Failure in Flint

Failure in Flint

[Words by Joy Dakers (she/her)]

[Content Warning: Death or dying, discussions of race, pregnancy, blood]

Flint, Michigan 2013 – city officials cloaked in grey suits and an assortment of patterned ties raise glasses of water in the air as they cheer in celebration. The city’s five-decade practice of piping water from Detroit has ended. Instead, a cheaper resource is to take its place, the uncharted depths of the Flint River. Yet, this celebration is a toast to a more sinister and unanticipated future; the birth of a public health crisis that would go on to endanger the lives of every resident from new-borns to the retired.

The 78-mile long Flint River weaves intricately through the southwest and flows directly into the heart of the city. For years, the river brewed silently as it transformed into a toxic elixir of oil, cyanide, and hexavalent chromium. This was at hand to a history of industrial booms; waste from sewage plants and lumber mills mixed with agricultural runoff, to collect in the waterway. Inevitably, this pollution came with its consequences and bacteria levels in the river continued to rise. In one documented incident a resident reported “hundreds of dead fish floating down the river past her property”, the suspected cause being Copper cyanide, a toxin which causes asphyxiation.

Only when Flint River became the city’s water supply in 2014 did the real issues come to light. In the days following the switch, thousands of residents lodged complaints of foul-smelling and tasting water running from their taps. They paraded bottles of discoloured water in protest; solutions of brown, copper, and even subtle green. The river is naturally high in chloride, meaning iron pipes in the water distribution system had corroded. This coupled with Flint’s shockingly inadequate treatment process, resulted in elevated levels of a heavy metal neurotoxin, lead, flowing into dog bowls and down shower drains of over 100,000 homeowners. 

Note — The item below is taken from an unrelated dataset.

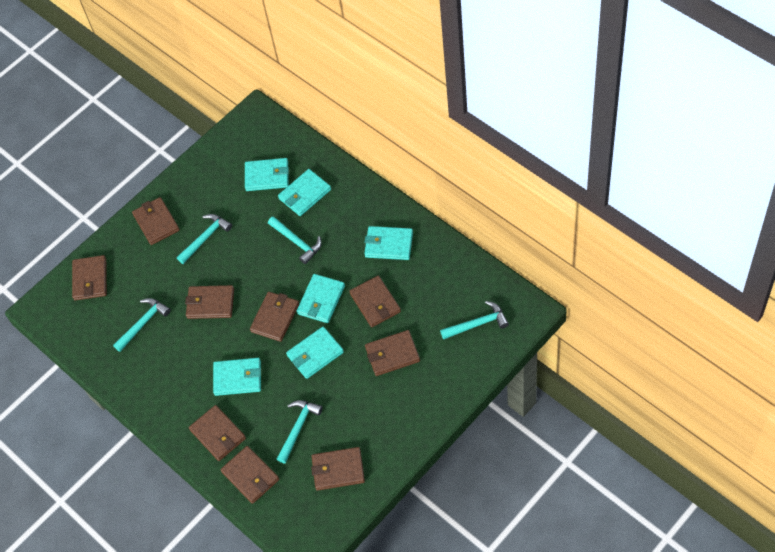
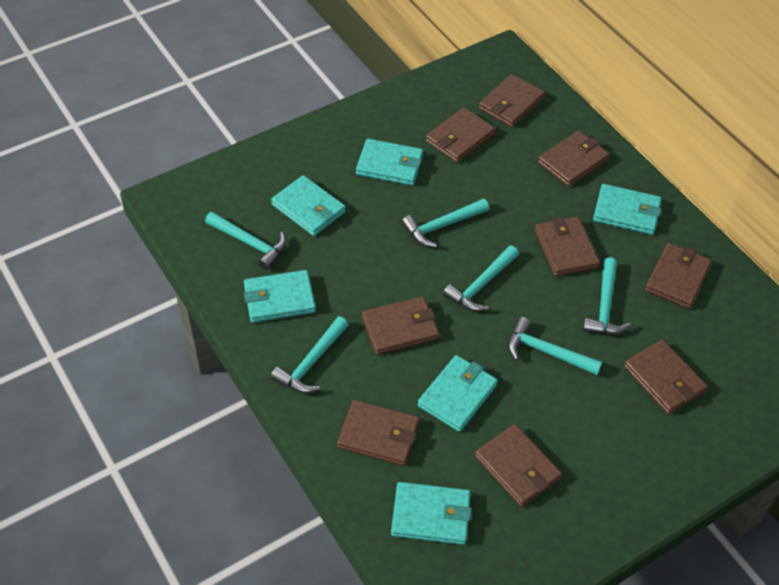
turquoise hammer: 5 -> 6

Lead worked into their bloodstreams silently, bringing major health risks in its stride,  potential kidney dysfunction, headaches, and nervous system damage. However, officials maintained that the water was safe. Children drank from school fountains and new-borns sipped bottles of toxic formula. Residents continued brushing their teeth, washing their food, and cooking with the poisonous water. The population of Flint hosted protests, petitions, public meetings, and social media campaigns in an attempt to attract the attention of both the public and the officials. It seemed no amount of activism and awareness would work as the crisis continued to rampage its way through the city. 

Both systematic racism and class discrimination were prevailing factors in facilitating Flint’s water crisis. In accordance with the U.S census, black residents account for 57% of Flint’s population, with 40% of residents living under the poverty line. A report published by The Michigan Civil Rights Commission details how the government has been failing Flint’s black residents for decades. The people of Flint also requested that their water prices be changed as they were among the highest in the country at that point. Sceptical of the government’s laissez-faire approach, many residents resorted to buying bottled water. The response of the city’s mayor, Dayne Walling, was an embodiment of the daily prejudice the people of Flint face. She retorted “It’s a quality, safe product…I think people are wasting their precious money buying bottled water.”

Despite the water being switched back to a safer source in 2015, the Flint water crisis is still ongoing. On a biological level, the long-term health implications of the toxins remain unknown. Financially, state, and federal funds for repairs and services have already totalled $500 billion. To put this into perspective, if the state had not cut corners with the water system, anti-corrosion chemicals would have cost $150 a day, a fraction of what they are now paying out. Even with Michigan offering $600 million in compensation and the state funding grants, little has changed. The Trump administration has proposed a bill to set a new ‘trigger’ level for lead in water, but critics claim this will not help the issue. Instead, it will give water systems greater leeway when replacing dangerous water lines.

It is clear that despite the struggle and activism of the people of Flint, residents are left to live with these detrimental effects. What is more, due to the limits of poverty and racial discrimination, their cries for help have sadly faded into the background of global news.